*What you will do:*
Among the lines of data below, reproduce only those from the one with "thumb tip: (157, 205)" through the one with "pinky mcp: (7, 169)", exactly as they stand, both ends included.

*Bounding box coordinate data:*
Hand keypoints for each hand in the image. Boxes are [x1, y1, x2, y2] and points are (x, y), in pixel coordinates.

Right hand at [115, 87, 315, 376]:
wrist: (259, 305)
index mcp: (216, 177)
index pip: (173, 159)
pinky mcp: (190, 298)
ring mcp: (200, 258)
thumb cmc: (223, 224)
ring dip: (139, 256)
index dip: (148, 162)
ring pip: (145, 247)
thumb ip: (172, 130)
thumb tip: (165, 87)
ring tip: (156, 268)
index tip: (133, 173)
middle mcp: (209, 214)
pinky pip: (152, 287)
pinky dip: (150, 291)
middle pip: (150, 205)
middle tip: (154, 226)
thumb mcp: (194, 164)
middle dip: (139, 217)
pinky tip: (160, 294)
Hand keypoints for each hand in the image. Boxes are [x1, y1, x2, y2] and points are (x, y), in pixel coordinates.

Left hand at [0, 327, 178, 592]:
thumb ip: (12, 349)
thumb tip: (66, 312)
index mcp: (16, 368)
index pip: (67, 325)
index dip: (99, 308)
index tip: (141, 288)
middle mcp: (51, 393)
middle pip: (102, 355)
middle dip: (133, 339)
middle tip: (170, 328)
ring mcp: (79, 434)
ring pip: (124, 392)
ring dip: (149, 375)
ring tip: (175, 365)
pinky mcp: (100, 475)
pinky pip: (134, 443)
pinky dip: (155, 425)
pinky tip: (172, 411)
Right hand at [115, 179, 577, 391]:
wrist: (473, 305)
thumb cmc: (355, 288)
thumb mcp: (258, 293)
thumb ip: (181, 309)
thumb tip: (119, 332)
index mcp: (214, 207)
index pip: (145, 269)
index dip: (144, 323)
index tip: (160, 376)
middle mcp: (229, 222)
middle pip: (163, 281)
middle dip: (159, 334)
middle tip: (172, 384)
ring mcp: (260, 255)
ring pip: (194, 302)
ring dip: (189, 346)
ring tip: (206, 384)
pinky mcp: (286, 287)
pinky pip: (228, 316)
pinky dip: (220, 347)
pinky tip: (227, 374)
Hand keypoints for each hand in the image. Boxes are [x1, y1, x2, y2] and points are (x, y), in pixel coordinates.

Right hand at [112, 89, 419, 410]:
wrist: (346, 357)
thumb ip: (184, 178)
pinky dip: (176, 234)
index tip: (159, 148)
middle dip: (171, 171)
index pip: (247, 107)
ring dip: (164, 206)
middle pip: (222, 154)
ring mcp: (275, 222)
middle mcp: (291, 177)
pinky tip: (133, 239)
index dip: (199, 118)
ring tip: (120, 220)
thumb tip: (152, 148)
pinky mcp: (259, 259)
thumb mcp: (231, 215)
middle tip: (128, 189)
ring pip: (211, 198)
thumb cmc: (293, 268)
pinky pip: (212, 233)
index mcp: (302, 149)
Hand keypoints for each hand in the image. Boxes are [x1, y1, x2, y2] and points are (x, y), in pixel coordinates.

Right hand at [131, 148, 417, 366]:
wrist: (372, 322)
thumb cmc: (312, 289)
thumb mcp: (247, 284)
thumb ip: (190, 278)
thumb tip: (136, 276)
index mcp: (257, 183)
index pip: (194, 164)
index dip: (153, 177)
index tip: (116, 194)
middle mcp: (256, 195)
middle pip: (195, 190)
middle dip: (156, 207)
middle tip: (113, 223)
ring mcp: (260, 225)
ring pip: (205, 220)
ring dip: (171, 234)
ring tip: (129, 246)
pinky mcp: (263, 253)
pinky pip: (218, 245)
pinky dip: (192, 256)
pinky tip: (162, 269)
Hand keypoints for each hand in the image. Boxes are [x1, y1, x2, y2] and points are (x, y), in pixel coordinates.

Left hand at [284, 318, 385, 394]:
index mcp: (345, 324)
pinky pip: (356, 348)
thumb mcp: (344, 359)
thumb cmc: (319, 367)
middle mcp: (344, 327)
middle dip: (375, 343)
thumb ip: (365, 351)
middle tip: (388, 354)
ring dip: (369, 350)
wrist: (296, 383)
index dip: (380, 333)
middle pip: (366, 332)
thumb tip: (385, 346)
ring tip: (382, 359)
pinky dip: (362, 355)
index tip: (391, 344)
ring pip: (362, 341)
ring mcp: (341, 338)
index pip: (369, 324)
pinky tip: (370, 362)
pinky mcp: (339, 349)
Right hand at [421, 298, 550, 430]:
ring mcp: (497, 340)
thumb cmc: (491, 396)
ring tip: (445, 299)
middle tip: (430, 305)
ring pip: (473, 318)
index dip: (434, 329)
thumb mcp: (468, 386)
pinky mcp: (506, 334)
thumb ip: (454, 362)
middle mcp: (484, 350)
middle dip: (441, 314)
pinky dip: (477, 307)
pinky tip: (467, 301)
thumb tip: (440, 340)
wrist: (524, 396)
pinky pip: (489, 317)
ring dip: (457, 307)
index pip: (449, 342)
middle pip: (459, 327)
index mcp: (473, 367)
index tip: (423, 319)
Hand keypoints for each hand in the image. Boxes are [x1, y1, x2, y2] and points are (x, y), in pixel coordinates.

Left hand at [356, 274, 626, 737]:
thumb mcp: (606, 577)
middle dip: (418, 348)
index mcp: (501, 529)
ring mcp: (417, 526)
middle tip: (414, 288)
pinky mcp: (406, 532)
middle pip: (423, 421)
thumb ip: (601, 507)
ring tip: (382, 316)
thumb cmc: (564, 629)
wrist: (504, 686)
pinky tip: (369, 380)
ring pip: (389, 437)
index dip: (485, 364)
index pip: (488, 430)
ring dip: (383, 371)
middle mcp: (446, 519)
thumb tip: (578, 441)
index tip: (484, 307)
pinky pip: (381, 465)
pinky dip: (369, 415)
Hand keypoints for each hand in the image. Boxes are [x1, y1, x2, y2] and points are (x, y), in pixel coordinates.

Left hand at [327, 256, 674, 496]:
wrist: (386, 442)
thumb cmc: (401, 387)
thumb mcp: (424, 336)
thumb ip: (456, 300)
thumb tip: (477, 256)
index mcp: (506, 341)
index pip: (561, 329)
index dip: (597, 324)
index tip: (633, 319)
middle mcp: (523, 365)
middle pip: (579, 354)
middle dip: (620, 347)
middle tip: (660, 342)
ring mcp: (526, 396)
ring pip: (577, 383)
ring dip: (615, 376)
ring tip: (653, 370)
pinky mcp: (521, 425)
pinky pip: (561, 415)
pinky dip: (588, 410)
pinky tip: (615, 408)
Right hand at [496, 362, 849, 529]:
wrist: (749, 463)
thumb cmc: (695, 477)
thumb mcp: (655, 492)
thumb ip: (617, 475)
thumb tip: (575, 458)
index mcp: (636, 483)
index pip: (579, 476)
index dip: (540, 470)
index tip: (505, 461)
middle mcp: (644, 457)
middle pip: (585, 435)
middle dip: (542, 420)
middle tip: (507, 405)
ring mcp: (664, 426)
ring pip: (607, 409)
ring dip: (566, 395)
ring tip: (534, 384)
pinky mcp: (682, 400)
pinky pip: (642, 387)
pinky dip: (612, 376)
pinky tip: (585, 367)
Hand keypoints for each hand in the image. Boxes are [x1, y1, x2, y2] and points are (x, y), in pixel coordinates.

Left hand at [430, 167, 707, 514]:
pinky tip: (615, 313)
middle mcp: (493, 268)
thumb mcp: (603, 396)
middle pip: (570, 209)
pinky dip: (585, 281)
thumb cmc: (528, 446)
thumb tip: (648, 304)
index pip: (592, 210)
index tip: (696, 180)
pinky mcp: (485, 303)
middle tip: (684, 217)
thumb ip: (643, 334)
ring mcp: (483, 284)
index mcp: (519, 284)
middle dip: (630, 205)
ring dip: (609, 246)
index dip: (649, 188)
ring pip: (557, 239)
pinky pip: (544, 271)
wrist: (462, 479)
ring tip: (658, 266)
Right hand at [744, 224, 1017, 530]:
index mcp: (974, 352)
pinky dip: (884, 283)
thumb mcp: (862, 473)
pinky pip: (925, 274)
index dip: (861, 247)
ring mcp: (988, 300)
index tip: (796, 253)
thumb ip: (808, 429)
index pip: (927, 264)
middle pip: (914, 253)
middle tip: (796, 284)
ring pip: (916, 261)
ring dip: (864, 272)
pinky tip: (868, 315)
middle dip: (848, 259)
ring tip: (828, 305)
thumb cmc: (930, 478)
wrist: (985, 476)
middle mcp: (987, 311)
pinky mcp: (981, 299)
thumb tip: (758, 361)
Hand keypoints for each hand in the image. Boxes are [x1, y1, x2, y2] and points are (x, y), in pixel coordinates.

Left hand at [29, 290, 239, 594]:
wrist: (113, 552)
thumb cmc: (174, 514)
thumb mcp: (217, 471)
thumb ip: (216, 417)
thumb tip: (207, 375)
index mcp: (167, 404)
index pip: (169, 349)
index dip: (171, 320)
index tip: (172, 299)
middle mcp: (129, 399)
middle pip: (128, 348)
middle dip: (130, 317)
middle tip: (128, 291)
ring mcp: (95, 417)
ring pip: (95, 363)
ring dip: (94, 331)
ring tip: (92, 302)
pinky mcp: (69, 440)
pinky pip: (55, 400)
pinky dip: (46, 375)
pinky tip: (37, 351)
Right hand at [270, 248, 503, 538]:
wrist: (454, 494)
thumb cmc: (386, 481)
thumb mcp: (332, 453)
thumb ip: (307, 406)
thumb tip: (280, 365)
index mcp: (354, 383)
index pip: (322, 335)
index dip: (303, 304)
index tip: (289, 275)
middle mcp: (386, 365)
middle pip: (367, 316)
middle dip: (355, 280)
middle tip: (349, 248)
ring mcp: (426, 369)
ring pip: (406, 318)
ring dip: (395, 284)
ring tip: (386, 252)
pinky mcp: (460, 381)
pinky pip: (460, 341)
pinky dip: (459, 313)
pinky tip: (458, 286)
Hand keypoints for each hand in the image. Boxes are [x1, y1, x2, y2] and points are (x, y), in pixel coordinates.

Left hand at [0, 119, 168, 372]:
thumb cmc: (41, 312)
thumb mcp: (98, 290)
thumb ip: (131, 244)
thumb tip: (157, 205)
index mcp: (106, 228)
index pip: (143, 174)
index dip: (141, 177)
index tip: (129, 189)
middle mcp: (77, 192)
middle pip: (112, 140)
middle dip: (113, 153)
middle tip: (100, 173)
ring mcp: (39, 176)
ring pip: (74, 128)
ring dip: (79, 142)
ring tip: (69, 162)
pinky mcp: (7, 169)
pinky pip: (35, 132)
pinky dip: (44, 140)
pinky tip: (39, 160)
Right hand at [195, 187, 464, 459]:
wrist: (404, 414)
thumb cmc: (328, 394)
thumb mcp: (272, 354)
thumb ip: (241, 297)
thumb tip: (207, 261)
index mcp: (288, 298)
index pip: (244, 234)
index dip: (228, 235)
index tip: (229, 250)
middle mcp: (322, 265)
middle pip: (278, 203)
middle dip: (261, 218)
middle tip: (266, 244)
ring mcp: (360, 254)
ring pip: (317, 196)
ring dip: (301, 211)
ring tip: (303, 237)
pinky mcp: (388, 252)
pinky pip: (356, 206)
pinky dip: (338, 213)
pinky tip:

*Result of this exercise:*
thumb tip: (157, 205)
index mcp: (106, 228)
index pip: (143, 174)
index dip: (141, 177)
index tip: (129, 189)
middle mcp: (77, 192)
middle pip: (112, 140)
middle dip: (113, 153)
middle tip: (100, 173)
ring mcp: (39, 176)
ring pip: (74, 128)
ring dip: (79, 142)
ring tip: (69, 162)
pinky mcp: (7, 169)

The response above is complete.